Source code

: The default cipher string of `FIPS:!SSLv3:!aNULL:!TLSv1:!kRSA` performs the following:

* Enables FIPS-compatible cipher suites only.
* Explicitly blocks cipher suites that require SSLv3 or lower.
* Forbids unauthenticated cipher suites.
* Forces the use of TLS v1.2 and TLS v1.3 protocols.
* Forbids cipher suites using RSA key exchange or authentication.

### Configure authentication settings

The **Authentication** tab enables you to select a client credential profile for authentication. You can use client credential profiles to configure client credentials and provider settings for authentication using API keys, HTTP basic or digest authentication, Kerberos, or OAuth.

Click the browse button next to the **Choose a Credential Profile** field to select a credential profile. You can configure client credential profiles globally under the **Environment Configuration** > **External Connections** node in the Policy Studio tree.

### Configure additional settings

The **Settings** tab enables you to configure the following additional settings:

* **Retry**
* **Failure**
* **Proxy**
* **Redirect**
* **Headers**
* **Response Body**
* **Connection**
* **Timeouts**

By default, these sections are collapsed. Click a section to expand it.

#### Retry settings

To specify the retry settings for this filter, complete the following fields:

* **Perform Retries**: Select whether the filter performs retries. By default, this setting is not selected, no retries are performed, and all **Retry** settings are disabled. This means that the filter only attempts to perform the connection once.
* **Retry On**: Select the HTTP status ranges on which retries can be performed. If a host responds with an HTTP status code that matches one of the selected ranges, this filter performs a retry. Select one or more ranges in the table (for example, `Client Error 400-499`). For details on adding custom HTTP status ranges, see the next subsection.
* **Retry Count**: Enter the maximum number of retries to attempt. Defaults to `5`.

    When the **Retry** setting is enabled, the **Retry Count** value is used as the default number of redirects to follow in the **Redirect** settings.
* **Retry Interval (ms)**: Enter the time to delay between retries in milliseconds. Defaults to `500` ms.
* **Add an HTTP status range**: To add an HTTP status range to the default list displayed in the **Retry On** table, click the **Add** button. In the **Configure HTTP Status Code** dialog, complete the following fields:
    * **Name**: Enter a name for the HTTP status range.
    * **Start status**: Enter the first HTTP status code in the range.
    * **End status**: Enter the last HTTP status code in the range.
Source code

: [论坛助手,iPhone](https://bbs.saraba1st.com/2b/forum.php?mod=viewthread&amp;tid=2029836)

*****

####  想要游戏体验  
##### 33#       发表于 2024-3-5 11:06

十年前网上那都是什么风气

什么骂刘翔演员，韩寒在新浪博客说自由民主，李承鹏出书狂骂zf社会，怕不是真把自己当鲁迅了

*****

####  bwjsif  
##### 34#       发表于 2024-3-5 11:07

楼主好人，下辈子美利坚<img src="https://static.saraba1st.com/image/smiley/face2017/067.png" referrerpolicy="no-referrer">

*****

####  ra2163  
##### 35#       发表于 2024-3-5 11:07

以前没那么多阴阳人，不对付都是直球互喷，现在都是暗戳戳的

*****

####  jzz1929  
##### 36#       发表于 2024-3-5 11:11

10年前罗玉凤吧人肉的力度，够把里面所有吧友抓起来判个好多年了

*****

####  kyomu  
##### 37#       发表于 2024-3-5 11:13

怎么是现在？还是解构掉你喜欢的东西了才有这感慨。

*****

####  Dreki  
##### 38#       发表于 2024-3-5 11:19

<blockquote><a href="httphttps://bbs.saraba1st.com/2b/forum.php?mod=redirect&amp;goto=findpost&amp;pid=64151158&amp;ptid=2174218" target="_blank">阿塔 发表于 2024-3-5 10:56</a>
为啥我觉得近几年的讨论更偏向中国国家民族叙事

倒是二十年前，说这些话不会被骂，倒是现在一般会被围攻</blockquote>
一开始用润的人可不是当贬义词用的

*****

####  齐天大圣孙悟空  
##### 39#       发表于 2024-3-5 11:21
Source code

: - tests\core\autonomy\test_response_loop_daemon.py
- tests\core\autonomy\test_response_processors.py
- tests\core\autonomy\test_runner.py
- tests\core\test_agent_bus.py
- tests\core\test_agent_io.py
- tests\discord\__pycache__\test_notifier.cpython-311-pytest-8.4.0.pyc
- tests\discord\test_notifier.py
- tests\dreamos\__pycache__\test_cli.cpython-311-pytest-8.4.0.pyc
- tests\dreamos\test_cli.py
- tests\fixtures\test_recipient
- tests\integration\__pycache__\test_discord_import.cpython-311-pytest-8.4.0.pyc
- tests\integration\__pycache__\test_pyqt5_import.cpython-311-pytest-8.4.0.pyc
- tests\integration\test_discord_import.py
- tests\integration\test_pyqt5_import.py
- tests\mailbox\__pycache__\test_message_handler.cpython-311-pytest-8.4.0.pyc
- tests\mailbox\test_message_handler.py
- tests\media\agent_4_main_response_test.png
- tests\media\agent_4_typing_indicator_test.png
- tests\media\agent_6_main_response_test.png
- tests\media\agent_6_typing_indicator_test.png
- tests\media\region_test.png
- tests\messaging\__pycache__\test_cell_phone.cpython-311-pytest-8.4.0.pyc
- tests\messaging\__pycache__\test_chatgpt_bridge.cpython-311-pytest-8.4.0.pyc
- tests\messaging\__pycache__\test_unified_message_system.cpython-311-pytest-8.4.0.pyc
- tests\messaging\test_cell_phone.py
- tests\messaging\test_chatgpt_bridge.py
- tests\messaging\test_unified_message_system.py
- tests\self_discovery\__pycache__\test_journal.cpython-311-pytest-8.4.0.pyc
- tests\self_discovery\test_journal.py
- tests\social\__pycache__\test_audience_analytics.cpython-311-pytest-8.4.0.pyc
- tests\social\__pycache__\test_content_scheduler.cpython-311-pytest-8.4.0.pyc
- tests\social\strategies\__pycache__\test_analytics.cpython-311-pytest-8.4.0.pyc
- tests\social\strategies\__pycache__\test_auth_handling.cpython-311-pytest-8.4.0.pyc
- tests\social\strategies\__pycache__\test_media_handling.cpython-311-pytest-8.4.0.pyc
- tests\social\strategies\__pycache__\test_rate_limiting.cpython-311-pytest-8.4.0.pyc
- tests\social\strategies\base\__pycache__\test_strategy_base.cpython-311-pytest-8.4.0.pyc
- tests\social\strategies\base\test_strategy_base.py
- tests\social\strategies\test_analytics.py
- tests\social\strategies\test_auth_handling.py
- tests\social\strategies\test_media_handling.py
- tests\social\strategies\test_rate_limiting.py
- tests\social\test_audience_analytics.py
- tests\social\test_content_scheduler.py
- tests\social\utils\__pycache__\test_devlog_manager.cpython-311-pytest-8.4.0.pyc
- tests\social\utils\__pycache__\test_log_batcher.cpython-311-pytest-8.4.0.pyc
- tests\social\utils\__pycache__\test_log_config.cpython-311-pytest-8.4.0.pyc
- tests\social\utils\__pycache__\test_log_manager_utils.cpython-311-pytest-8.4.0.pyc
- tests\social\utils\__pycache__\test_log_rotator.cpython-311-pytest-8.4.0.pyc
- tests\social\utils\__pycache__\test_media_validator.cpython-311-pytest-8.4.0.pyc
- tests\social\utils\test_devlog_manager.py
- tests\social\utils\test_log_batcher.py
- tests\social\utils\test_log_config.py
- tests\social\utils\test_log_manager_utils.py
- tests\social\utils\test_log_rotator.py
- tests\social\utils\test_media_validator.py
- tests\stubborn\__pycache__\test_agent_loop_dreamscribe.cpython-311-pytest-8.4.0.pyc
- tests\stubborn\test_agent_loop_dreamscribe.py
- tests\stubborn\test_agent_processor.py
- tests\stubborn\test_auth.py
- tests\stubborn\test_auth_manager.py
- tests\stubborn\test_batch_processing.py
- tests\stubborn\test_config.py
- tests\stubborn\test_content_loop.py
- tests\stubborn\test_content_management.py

= = = = = = =

**Your objective**
Say how many lines of the data above have the string "suites" in them, and write nothing besides that number.

**Answer below**
4